It's official. Warner Music Group is moving its West Coast headquarters from Burbank to downtown Los Angeles, Billboard has confirmed.
In a memo to staff on Oct. 7, WMG CEO Stephen Cooper announced the relocation to the downtown L.A. Arts District's Ford Factory at 7th Street and Santa Fe Avenue. The move will occur in early 2018.
"When looking for new offices, we took many factors into consideration, including square footage, location and commutes," wrote Cooper. "But above all, we wanted an exciting space that enables us to preserve our unique company cultures, while promoting greater collaboration across divisions. ... The Ford Factory is a landmark building listed on the National Register of Historic Places. It will be given a dramatic new life, preserving its architectural character while bringing it fully into the 21st century."
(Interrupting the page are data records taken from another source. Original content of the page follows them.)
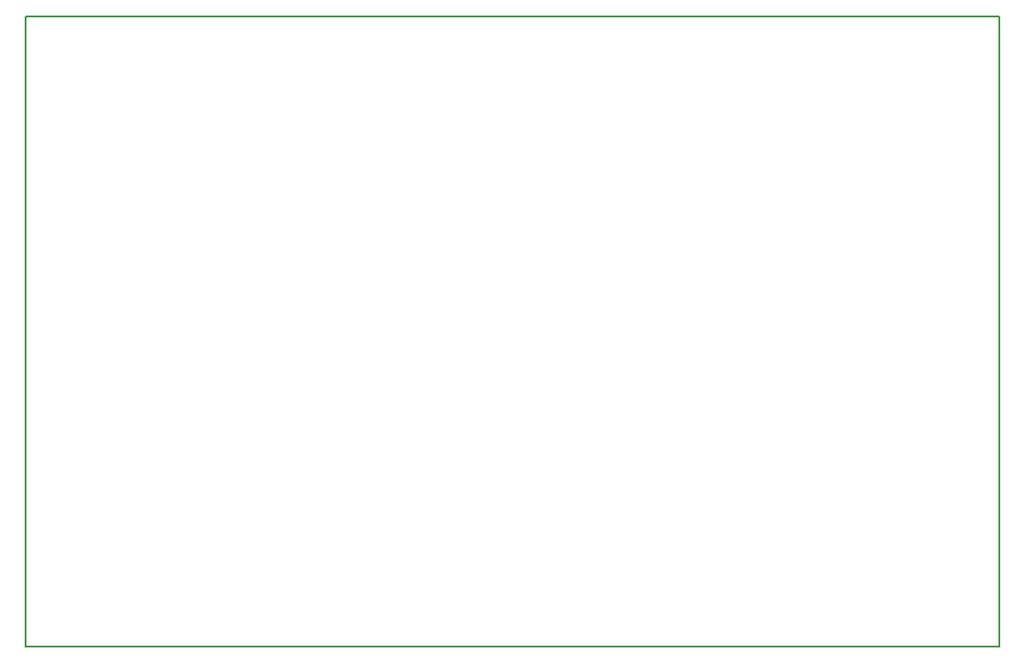
<source format=gbr>
G04 #@! TF.GenerationSoftware,KiCad,Pcbnew,(2017-12-14 revision b47a06e)-master*
G04 #@! TF.CreationDate,2017-12-14T16:02:14-08:00*
G04 #@! TF.ProjectId,Elephant-3,456C657068616E742D332E6B69636164,1*
G04 #@! TF.SameCoordinates,Original*
G04 #@! TF.FileFunction,Profile,NP*
%FSLAX46Y46*%
G04 Gerber Fmt 4.6, Leading zero omitted, Abs format (unit mm)*
G04 Created by KiCad (PCBNEW (2017-12-14 revision b47a06e)-master) date Thursday, December 14, 2017 'PMt' 04:02:14 PM*
%MOMM*%
%LPD*%
G01*
G04 APERTURE LIST*
%ADD10C,0.150000*%
G04 APERTURE END LIST*
D10*
X198120000Y-68580000D02*
X107950000Y-68580000D01*
X198120000Y-127000000D02*
X198120000Y-68580000D01*
X107950000Y-127000000D02*
X198120000Y-127000000D01*
X107950000Y-68580000D02*
X107950000Y-127000000D01*
M02*

</source>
Built in 1914, the Ford Factory building is a registered historic landmark, having housed the Ford Motor plant during the Model T era. The building, which was purchased by the developer Shorenstein Properties in 2014 for $37 million, has five stories and 250,000 square feet of space.
Warners will occupy the entire building, which also will include recording studios, performance spaces, retail space and outdoor areas, although other than the Warners labels and publishing company Warner/Chappell, it's unclear which other WMG businesses will be based there.
Warner Bros. Records (which counts Green Day, Michael Buble, Jason Derulo and the Red Hot Chili Peppers among its artists) has been based out of an iconic ski-lodge-like structure on the Warner Bros. Studio lot for more than 40 years (the lease expires in late 2017), while Atlantic and Rhino reside directly across the 134 freeway, occupying 185,000 square feet on Olive Avenue.
The Arts District is an up-and-coming area that boasts "a burgeoning art, fashion and food scene that's a magnet for businesses, entrepreneurs and creatives," noted Cooper.
CBRE Group's John Zanetos, Todd Doney, Rob Waller, Christopher Penrose and Phillip Ruhl represented the landlord of the Arts District property, Shorenstein.
"The building started as a factory for Model T cars and will now be home to one of the premier music and entertainment labels. This will significantly change the landscape for The Arts District and Downtown Los Angeles," said Zanetos in a statement.